Two Donegal TDs have called for cross-party support for their party’s proposals to ensure mental health services for children and young people in Donegal are properly resourced, fully staffed and provide support when and where they are needed.
The call was made by Sinn Féin TDs for Donegal, Deputy Pádraig Mac Lochlainn and Deputy Pearse Doherty.
The proposals, introduced by Sinn Féin spokesperson on Mental Health, Mark Ward TD, and spokesperson on Health, David Cullinane TD, will be debated in the Dáil this evening.
Deputy Doherty said “The government needs to act to ensure that we have services that are fit for purpose for our children and young people. The current services are not, and there are serious concerns and risks for patients currently accessing CAMHS.
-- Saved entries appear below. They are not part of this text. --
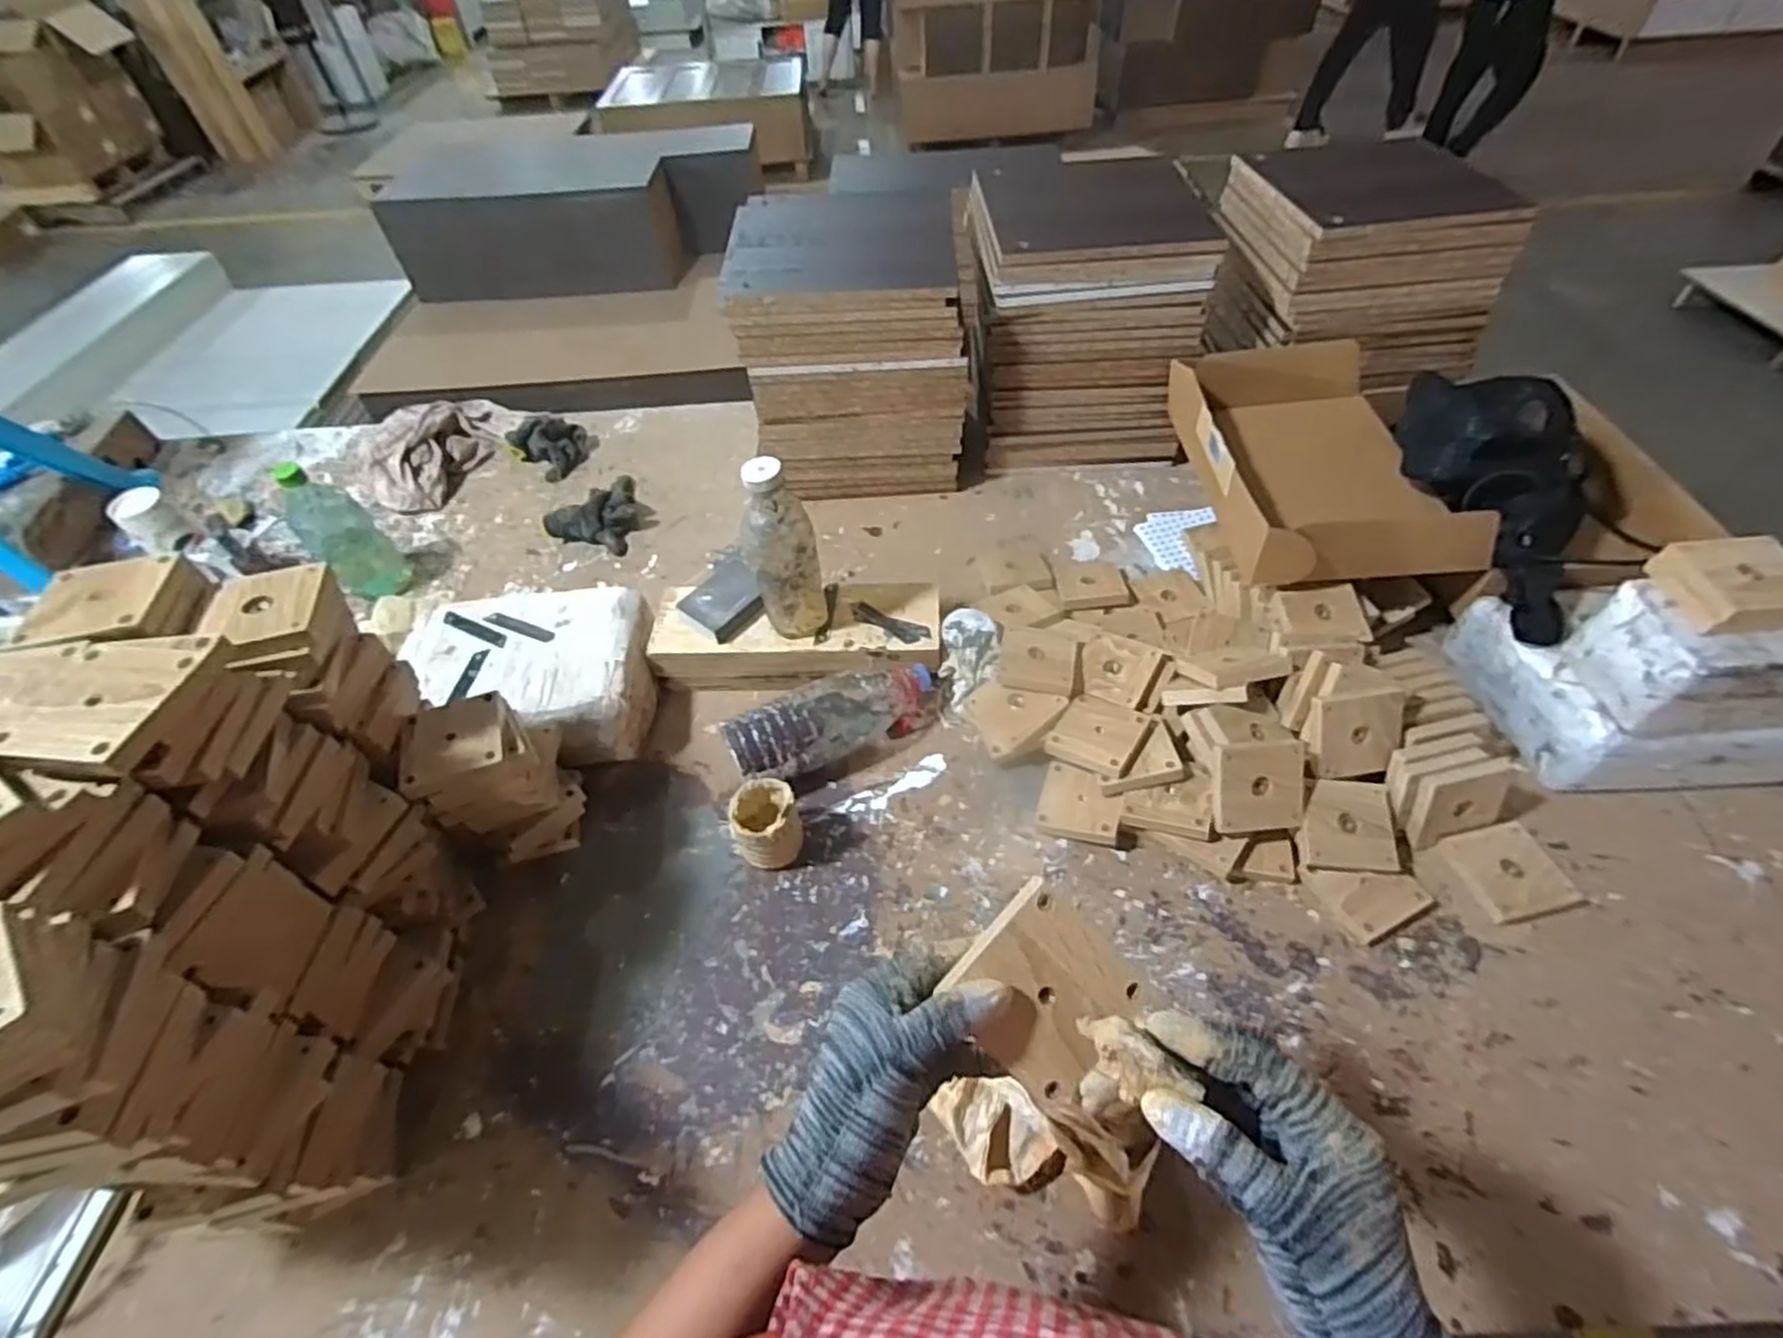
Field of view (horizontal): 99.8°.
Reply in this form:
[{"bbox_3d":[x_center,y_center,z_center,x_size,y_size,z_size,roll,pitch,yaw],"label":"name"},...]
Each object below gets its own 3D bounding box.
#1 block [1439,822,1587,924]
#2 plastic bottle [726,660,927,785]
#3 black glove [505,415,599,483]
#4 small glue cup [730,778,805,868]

“The government have failed to act to ensure that we have mental health services that are fit for purpose for our children and young people. Sinn Féin wants to offer solutions.
“We are calling for multi-annual funding for CAMHS to be able to operate and forward-plan, to be able to properly staff teams, and we are calling for an integrated IT system to improve quality of care.
“Early intervention is key. Children and young people must have access to mental health services when and where they need them.
“The majority of acute long-term mental health difficulties develop between the ages of 16 and 25. Therefore, services should be extended to 25 to prevent ‘cliff edge’ of 18.
The Deputies said they want accountability and so are calling for a national clinical director for mental health, a role that was removed in 2016.
Deputy Doherty added “We must also introduce national standards for monitoring antipsychotic medication.
“We must develop a joined-up and comprehensive health and social care workforce strategy to increase education places and training opportunities.
“We must increase undergraduate and post-graduate courses and training places for mental health professions based on evidence for required staffing levels and projected population needs to reduce reliance on overtime and international recruitment.”
Deputy MacLochlainn added added that his party wants to empower CAMHS to be able to respond to issues raised in the Mental Health Commission’s interim report.
“The report did not come as a shock to any family in Donegal who has experience accessing CAMHS. They know too well that this government has been failing young people.
“We have outlined the key steps needed to ensure that CAMHS is reformed to give patients the high-quality and timely care they need.
“The immediate priority is to locate all the children who have been lost to follow up and to ensure that they have the appropriate mental health supports in place.
“Sinn Féin in government would prioritise delivering change in our healthcare system so that mental health services are fit for purpose,” he said.